**Provided passage**
#diskspd overview

diskspd.cc

profile.h

Profile checks for specific arguments to determine how to generate Jobs (only args supported)
If the XML/JSON input flags are detected, the relevant parser is used instead of optionparser.h
- See docs - not all options implemented yet
The parser interface produces a list of Jobs, each of which have Targets (files) for I/O
System information (#cpus etc) is gathered at the Profile level
The profile runs each Job in sequence
The results from each Job are gathered and printed to the output (stdout, or a file depending on options)
- See docs - not all options implemented yet

options.h

Option parsing interface provided by Options class. Generates a map of options from the program arguments, and provides basic utilities for validating and converting them into numeric types
There is a (somewhat) generic definition of all the command line options
- In future this could possibly be extended to be used by JSON/XML parsers
Uses argp.h to parse the arguments

job.h

JobOptions represents options common to all Targets and threads
All test results are collated in JobResults
The Job class represents a period of time in which tests are run
- Jobs are separate from the Profile because in future we may want to support multiple Jobs from a single run of diskspd
The main function is run_job(), which:
- Creates and sets up each Target
- Sets up thread control blocks (ThreadParams)

**Record excerpts**
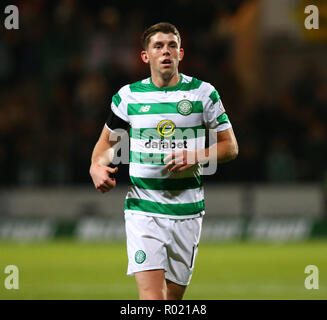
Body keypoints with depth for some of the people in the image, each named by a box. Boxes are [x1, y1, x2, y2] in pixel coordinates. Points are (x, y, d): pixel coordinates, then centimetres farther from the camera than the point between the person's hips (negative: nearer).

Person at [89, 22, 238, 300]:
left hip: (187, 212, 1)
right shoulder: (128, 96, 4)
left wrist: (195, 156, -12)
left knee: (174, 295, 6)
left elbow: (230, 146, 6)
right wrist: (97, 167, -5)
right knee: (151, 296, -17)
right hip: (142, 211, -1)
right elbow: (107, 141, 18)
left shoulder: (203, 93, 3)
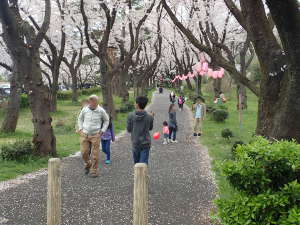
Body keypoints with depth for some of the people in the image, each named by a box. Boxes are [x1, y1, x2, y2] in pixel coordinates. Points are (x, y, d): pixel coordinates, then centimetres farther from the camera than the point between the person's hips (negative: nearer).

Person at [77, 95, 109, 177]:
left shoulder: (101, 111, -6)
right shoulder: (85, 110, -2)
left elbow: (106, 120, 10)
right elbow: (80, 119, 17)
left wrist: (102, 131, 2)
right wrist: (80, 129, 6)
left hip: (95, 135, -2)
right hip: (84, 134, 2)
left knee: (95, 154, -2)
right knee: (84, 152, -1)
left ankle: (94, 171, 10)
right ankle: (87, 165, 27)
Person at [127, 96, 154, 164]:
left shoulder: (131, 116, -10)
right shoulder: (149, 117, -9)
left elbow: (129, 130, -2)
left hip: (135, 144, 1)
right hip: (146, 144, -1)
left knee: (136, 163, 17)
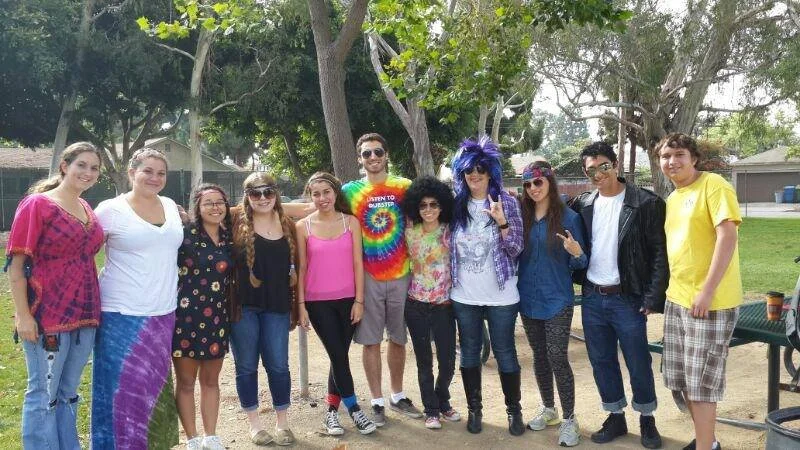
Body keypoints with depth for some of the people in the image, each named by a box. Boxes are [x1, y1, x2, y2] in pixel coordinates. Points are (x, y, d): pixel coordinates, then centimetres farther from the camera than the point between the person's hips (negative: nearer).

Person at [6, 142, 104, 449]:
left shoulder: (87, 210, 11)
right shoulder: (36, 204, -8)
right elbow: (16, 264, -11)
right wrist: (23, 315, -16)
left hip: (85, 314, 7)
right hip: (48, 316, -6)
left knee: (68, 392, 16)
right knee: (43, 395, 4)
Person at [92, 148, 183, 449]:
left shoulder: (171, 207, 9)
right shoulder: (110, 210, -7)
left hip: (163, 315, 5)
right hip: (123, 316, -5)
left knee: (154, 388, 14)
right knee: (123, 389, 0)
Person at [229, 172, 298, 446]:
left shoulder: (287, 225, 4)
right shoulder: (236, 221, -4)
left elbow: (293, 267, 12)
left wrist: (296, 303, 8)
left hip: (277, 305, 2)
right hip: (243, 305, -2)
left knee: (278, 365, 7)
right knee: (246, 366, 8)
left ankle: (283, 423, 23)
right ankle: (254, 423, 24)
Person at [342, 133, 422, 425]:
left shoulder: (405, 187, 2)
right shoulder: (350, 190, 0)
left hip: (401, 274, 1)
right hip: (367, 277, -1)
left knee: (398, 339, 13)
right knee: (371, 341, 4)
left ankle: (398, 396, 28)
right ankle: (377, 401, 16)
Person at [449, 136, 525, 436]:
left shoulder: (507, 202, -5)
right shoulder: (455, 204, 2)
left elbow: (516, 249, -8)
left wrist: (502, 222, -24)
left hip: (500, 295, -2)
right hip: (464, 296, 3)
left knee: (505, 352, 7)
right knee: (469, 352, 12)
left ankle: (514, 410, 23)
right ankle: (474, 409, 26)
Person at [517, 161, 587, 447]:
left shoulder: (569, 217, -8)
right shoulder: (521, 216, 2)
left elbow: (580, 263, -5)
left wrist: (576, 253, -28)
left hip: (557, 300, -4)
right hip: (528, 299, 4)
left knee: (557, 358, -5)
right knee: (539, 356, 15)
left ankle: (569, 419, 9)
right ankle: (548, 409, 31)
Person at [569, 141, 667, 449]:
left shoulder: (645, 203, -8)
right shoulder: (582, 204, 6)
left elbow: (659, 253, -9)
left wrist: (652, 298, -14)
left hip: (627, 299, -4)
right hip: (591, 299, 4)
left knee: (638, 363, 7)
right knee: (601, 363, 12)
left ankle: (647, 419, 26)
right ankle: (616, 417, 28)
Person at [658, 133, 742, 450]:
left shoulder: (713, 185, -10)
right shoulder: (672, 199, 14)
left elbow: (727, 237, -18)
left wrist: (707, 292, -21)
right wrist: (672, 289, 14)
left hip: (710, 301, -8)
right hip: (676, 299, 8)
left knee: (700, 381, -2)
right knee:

**Problem requirements**
Answer these questions from the diskspd overview:
1. What does the Options class use to parse the program arguments?
2. At what level is system information such as the number of CPUs gathered?
3. Which class collates all test results?
Please rely only on the diskspd overview, not on the data.

**Response**
1. argp.h
2. The Profile level
3. JobResults